Aim:
Please write out the complete listing that follows, exactly as it reads.

Dataset rows:
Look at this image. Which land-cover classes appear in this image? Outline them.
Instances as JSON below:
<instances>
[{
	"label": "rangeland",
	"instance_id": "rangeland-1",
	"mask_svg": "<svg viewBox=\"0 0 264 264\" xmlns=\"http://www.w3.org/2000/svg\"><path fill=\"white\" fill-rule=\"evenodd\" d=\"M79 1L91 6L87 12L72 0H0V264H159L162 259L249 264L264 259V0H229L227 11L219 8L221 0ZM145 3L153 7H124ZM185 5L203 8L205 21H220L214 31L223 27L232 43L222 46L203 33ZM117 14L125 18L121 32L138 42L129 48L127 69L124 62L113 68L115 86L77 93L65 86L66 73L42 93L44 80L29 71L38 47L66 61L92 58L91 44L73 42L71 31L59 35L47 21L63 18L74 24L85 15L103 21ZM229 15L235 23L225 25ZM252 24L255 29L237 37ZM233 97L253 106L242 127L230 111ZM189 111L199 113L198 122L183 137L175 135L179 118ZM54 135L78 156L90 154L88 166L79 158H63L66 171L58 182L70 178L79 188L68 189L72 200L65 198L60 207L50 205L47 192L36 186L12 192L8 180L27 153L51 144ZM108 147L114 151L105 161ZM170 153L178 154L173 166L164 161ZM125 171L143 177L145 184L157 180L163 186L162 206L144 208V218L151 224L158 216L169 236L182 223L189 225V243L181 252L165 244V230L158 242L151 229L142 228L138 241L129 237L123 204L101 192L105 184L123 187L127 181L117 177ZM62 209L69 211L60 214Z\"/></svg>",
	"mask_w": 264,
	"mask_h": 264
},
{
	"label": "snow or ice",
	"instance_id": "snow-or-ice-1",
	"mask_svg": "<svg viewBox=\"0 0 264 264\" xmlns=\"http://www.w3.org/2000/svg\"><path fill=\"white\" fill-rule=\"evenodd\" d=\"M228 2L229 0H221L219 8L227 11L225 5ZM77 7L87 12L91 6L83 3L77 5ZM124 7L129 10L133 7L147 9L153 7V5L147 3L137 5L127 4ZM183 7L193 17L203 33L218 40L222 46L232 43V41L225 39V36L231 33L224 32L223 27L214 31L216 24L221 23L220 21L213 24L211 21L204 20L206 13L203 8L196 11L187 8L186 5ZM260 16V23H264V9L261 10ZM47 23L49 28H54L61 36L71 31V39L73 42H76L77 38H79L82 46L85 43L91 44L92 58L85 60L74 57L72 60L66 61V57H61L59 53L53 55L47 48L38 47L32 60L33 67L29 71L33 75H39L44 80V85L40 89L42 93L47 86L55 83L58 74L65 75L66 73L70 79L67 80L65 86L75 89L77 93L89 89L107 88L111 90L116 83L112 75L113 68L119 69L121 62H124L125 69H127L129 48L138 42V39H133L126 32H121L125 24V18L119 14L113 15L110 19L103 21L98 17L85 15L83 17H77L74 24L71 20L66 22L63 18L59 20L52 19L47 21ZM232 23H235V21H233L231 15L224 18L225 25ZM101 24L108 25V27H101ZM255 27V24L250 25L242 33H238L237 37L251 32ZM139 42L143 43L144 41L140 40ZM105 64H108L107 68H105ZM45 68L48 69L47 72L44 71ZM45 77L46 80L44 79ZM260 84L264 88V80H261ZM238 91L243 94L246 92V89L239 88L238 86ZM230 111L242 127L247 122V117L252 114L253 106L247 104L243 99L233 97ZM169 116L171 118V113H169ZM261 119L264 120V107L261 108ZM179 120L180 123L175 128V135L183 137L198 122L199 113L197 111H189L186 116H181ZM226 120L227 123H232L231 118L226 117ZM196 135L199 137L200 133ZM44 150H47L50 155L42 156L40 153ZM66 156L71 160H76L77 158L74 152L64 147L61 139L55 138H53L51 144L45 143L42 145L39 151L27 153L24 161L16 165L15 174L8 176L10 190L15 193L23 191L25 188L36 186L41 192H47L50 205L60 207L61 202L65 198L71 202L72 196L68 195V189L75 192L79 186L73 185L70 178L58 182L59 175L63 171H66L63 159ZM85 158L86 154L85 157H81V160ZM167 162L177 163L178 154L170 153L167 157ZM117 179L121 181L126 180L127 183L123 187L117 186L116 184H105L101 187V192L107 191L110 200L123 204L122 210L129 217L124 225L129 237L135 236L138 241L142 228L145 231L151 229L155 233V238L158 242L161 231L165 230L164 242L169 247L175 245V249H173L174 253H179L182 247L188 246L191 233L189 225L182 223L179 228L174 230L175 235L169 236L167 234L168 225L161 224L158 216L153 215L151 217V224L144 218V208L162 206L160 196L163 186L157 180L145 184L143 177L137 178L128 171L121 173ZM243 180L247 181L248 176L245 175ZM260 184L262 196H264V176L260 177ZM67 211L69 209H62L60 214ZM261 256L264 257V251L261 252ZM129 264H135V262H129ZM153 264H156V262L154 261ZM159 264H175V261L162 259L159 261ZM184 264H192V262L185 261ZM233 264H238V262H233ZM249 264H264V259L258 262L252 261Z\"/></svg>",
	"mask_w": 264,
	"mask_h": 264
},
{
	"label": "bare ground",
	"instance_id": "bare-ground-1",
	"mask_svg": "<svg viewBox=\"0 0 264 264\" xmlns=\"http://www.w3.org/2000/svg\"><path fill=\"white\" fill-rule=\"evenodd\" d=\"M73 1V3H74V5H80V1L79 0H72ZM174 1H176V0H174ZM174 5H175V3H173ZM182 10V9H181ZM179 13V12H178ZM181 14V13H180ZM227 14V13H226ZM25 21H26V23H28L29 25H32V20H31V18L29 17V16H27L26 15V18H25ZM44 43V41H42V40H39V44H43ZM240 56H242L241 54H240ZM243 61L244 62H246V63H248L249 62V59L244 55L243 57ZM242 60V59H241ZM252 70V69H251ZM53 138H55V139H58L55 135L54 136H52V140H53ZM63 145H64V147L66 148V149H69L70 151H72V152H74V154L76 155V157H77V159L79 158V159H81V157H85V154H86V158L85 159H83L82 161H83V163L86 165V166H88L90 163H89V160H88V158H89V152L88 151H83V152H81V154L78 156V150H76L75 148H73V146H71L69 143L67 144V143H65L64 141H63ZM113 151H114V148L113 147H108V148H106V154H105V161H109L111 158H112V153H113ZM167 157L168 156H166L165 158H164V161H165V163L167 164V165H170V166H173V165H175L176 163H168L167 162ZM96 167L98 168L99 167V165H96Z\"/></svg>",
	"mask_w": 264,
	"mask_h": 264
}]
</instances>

Exercise answer:
Look at this image. Which land-cover classes appear in this image? Outline them.
Instances as JSON below:
<instances>
[{
	"label": "rangeland",
	"instance_id": "rangeland-1",
	"mask_svg": "<svg viewBox=\"0 0 264 264\" xmlns=\"http://www.w3.org/2000/svg\"><path fill=\"white\" fill-rule=\"evenodd\" d=\"M79 1L91 6L87 12L72 0H0V264H159L162 259L249 264L264 259V0H229L227 11L219 8L221 0ZM145 3L153 7H124ZM185 5L203 8L205 21H220L214 31L223 27L232 43L222 46L203 33ZM117 14L125 18L121 32L138 42L129 48L127 69L124 62L113 68L115 86L77 93L65 86L66 73L42 93L44 80L29 71L38 47L66 61L92 58L91 44L73 42L71 31L59 35L47 21L63 18L74 24L85 15L103 21ZM229 15L235 23L225 25ZM252 24L255 29L237 37ZM233 97L253 106L242 127L230 111ZM189 111L199 113L198 122L183 137L175 135L179 118ZM54 135L78 156L90 154L88 166L79 158H63L66 171L58 182L70 178L79 188L68 189L72 200L65 198L60 207L50 205L47 192L36 186L12 192L8 180L27 153L51 144ZM108 147L114 151L105 161ZM170 153L178 154L173 166L164 161ZM125 171L143 177L145 184L157 180L163 186L162 206L144 208V218L151 224L158 216L169 236L182 223L189 225V243L181 252L165 244V230L158 242L151 229L142 228L138 241L129 237L123 204L101 192L105 184L123 187L127 181L117 177ZM62 209L69 211L60 214Z\"/></svg>",
	"mask_w": 264,
	"mask_h": 264
},
{
	"label": "snow or ice",
	"instance_id": "snow-or-ice-1",
	"mask_svg": "<svg viewBox=\"0 0 264 264\" xmlns=\"http://www.w3.org/2000/svg\"><path fill=\"white\" fill-rule=\"evenodd\" d=\"M228 2L229 0H221L219 8L227 11L225 5ZM77 7L87 12L91 6L83 3L77 5ZM124 7L129 10L133 7L147 9L153 7V5L147 3L137 5L127 4ZM183 7L193 17L203 33L218 40L222 46L232 43V41L225 39V36L231 33L224 32L223 27L214 31L216 24L221 23L220 21L213 24L211 21L204 20L206 13L203 8L196 11L187 8L186 5ZM260 16V23H264V9L261 10ZM47 23L49 28H54L61 36L71 31V39L73 42H76L77 38H79L82 46L85 43L91 44L92 58L85 60L74 57L72 60L66 61V57H61L59 53L53 55L47 48L38 47L32 60L33 67L29 71L33 75H39L44 80V85L40 89L42 93L47 86L55 83L58 74L65 75L66 73L70 79L67 80L65 86L75 89L77 93L89 89L107 88L111 90L116 83L112 75L113 68L119 69L121 62H124L125 69H127L129 48L138 42V39H133L126 32H121L125 24V18L119 14L113 15L110 19L103 21L98 17L85 15L83 17H77L74 24L71 20L66 22L63 18L59 20L52 19L47 21ZM232 23H235V21H233L231 15L224 18L225 25ZM101 24L108 25V27H101ZM255 27V24L250 25L242 33H238L237 37L251 32ZM139 42L143 43L144 41L140 40ZM105 64H108L107 68H105ZM45 68L48 69L47 72L44 71ZM45 77L46 80L44 79ZM260 84L264 88V80H261ZM238 91L243 94L246 92V89L239 88L238 86ZM230 111L242 127L247 122V117L252 114L253 106L247 104L243 99L233 97ZM169 116L171 118V113H169ZM261 119L264 120V107L261 108ZM179 120L180 123L175 128V135L183 137L198 122L199 113L197 111H189L186 116H181ZM226 120L227 123H232L231 118L226 117ZM196 135L199 137L200 133ZM44 150H47L50 155L42 156L40 153ZM66 156L71 160H76L77 158L74 152L64 147L61 139L55 138H53L51 144L45 143L42 145L39 151L27 153L24 161L16 165L15 174L8 176L10 190L15 193L23 191L25 188L36 186L41 192H47L50 205L60 207L61 202L65 198L71 202L72 196L68 195V189L75 192L79 186L73 185L70 178L58 182L59 175L63 171H66L63 159ZM85 158L86 154L85 157H81V160ZM167 162L177 163L178 154L170 153L167 157ZM117 179L121 181L126 180L127 183L123 187L117 186L116 184H105L101 187V192L107 191L110 200L123 204L122 210L129 217L124 225L129 237L135 236L138 241L142 228L145 231L151 229L155 233V238L158 242L161 231L165 230L164 242L169 247L175 245V249H173L174 253H179L182 247L188 246L191 233L189 225L182 223L179 228L174 230L175 235L169 236L167 234L168 225L161 224L158 216L153 215L151 217V224L144 218V208L162 206L160 196L163 186L157 180L145 184L143 177L137 178L128 171L121 173ZM243 180L247 181L248 176L245 175ZM260 184L262 196H264V176L260 177ZM67 211L69 209H62L60 214ZM261 256L264 257V251L261 252ZM129 264H135V262H129ZM153 264H156V262L154 261ZM159 264H175V261L162 259L159 261ZM184 264H192V262L185 261ZM233 264H238V262H233ZM249 264H264V259L258 262L252 261Z\"/></svg>",
	"mask_w": 264,
	"mask_h": 264
},
{
	"label": "bare ground",
	"instance_id": "bare-ground-1",
	"mask_svg": "<svg viewBox=\"0 0 264 264\" xmlns=\"http://www.w3.org/2000/svg\"><path fill=\"white\" fill-rule=\"evenodd\" d=\"M73 1V3H74V5H80V1L79 0H72ZM174 1H176V0H174ZM174 5H175V3H173ZM182 10V9H181ZM179 13V12H178ZM181 14V13H180ZM227 14V13H226ZM25 21H26V23H28L29 25H32V20H31V18L29 17V16H27L26 15V18H25ZM44 43V41H42V40H39V44H43ZM240 56H242L241 54H240ZM243 61L244 62H246V63H248L249 62V59L244 55L243 57ZM242 60V59H241ZM252 70V69H251ZM53 138H55V139H58L55 135L54 136H52V140H53ZM63 145H64V147L66 148V149H69L70 151H72V152H74V154L76 155V157H77V159L79 158V159H81V157H85V154H86V158L85 159H83L82 161H83V163L86 165V166H88L90 163H89V160H88V158H89V152L88 151H83V152H81V154L78 156V150H76L75 148H73V146H71L69 143L67 144V143H65L64 141H63ZM113 151H114V148L113 147H108V148H106V154H105V161H109L111 158H112V153H113ZM167 157L168 156H166L165 158H164V161H165V163L167 164V165H170V166H173V165H175L176 163H168L167 162ZM96 167L98 168L99 167V165H96Z\"/></svg>",
	"mask_w": 264,
	"mask_h": 264
}]
</instances>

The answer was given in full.